Research Article: The curse of dimensionality: Animal-related risk factors for pediatric diarrhea in western Kenya, and methods for dealing with a large number of predictors

Date Published: April 26, 2019

Publisher: Public Library of Science

Author(s): Julianne Meisner, Stephen J. Mooney, Peter M. Rabinowitz, Mohammad Ali.


Pediatric diarrhea, a leading cause of under-five mortality, is predominantly infectious in etiology. As many putative causal agents are zoonotic, animal exposure is a likely risk factor. To evaluate the effect of animal-related factors on moderate to severe childhood diarrhea in rural Kenya, where animal contact is common, Conan et al. studied 73 matched case-control pairs from 2009-2011, collecting rich exposure data on many dimensions of animal contact. We review the challenges associated with analyzing moderately-sized datasets with a large number of predictors and present two alternative methodological approaches.

We conducted a simulation study to demonstrate that forward stepwise selection results in overfit models when data are high-dimensional, and that p values reported directly from the data used to train these models are misleading. We described how automated methods of variable selection, attractive when the number of predictors is large, can result in overadjustment bias. We proposed an alternative a priori regression approach not subject to this bias. Applied to Conan et al.’s data, this approach found a non-significant but positive trend for household’s sharing of water sources with livestock or poultry, child’s presence for poultry slaughter, and child’s habit of playing where poultry sleep or defecate. For many predictors evaluated few pairs were discordant, suggesting matching compromised the power of this analysis. Finally, we proposed latent variable modeling as a complimentary approach and performed Item Response Theory modeling on Conan et al.’s data, with animal contact as the latent trait. We found a moderate but non-significant effect (OR 1.21, 95% CI 0.78, 1.87, unit = 1 standard deviation).

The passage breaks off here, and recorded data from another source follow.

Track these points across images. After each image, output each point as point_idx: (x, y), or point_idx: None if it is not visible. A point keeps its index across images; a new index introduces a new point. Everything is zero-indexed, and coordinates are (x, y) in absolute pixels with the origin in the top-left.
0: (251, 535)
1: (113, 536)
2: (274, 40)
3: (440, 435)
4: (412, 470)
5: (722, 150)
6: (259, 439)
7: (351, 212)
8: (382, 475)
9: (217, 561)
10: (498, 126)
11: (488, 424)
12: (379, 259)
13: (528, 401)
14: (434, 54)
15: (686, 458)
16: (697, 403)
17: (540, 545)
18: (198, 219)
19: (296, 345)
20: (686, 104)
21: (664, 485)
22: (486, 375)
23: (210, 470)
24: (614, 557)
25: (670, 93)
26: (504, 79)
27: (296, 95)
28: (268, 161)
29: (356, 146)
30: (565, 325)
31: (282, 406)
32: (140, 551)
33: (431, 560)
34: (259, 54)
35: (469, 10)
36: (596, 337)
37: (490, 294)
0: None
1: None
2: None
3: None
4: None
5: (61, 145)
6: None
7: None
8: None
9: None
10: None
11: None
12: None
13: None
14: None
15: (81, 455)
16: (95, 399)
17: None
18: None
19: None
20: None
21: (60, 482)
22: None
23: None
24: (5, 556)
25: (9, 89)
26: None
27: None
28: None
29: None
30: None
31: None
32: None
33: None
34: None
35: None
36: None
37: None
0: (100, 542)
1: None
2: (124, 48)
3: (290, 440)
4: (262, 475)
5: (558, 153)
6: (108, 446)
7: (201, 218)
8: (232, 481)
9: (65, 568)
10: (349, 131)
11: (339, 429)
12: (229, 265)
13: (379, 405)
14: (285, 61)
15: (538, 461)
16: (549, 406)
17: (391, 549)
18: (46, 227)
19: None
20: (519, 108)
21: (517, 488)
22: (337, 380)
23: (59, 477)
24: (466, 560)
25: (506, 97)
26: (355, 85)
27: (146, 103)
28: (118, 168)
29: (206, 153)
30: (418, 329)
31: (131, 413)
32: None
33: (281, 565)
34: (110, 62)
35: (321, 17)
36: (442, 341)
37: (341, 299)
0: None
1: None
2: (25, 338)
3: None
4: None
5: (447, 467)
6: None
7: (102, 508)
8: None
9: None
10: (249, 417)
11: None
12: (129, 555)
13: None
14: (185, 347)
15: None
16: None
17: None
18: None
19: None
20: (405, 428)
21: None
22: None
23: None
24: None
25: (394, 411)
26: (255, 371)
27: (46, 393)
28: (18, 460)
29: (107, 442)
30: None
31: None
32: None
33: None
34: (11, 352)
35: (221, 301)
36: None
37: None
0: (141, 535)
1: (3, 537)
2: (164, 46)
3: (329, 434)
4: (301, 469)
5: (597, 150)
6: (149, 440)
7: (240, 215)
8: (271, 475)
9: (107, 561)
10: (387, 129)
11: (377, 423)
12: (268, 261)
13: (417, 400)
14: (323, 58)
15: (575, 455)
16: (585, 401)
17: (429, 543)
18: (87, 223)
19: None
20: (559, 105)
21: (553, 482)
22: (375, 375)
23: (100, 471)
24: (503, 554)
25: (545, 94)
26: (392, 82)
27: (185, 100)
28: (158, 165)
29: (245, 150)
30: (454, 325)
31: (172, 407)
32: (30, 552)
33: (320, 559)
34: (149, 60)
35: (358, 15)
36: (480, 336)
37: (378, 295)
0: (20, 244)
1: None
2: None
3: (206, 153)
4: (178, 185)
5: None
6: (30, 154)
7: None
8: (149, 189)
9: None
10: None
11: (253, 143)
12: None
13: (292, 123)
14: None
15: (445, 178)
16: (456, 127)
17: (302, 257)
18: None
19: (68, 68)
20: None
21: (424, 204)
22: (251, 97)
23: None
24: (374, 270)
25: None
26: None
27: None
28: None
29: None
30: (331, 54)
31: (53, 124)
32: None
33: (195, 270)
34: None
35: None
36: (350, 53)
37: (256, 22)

Automated methods of model selection are appropriate for prediction models when fit and evaluated on separate samples. However when the goal is inference, these methods can produce misleading results. Furthermore, case-control matching should be done with caution.

Partial Text

Diarrheal disease is the leading cause of pediatric malnutrition and the second leading cause of under five mortality, with over 1.7 billion childhood cases and more than 500,000 under-five deaths each year [1]. Pediatric diarrhea is predominantly caused by bacterial, viral, and parasitic infections, and animals are known reservoirs of several important diarrheal pathogens, including Campylobacter spp., Salmonella spp., and Escherichia coli [2]. In low-resource settings, where animal keeping is a predominant source of income, animal contact is common in both pediatric and adult populations.

R version 3.4.4 was used for all analyses [8].

Of the 624 variables in the cleaned dataset, 530 had a standard deviation greater than 0. Most variables with SD = 0 were pig-related variables, which were mostly missing.

Using simulation, we have demonstrated the risks of automated variable selection in datasets with a high P:N ratio, and the risks of presenting p values from a forward stepwise selected model without validation. Across the 100 simulated datasets, the variables selected for inclusion in each dataset varied markedly. Furthermore under the null model, forward stepwise selection performed on a training dataset produced significant findings that were not replicated in a test dataset. We propose two alternative approaches appropriate to this setting: an a priori model selection approach and latent variable modeling.

Rich datasets, like that generated by the GEMS-ZED substudy, provide the opportunity to answer many research questions in a single analysis. When the data were collected on a vulnerable or hard-to-access population, or the research questions are particularly sensitive, this opportunity should not be overlooked. However, there are analytical challenges attendant to the analyses of these datasets, which will not present themselves as errors in statistical software. To ensure the scientific value—and thus the public health impacts—of such analyses are optimized, we propose an a priori approach to variable selection, in complement with latent variable modeling if it is reasonable to hypothesize the presence of a latent trait and its effects are of scientific interest. We also urge caution in selection of matching variables; in particular, matching variables must be strong risk factors for the outcome of interest (determined by subject-matter knowledge), and care should be taken before matching for variables that may be strongly associated with the exposure of interest. If such variables are truly strong confounders, sample size should be increased accordingly, if at all possible.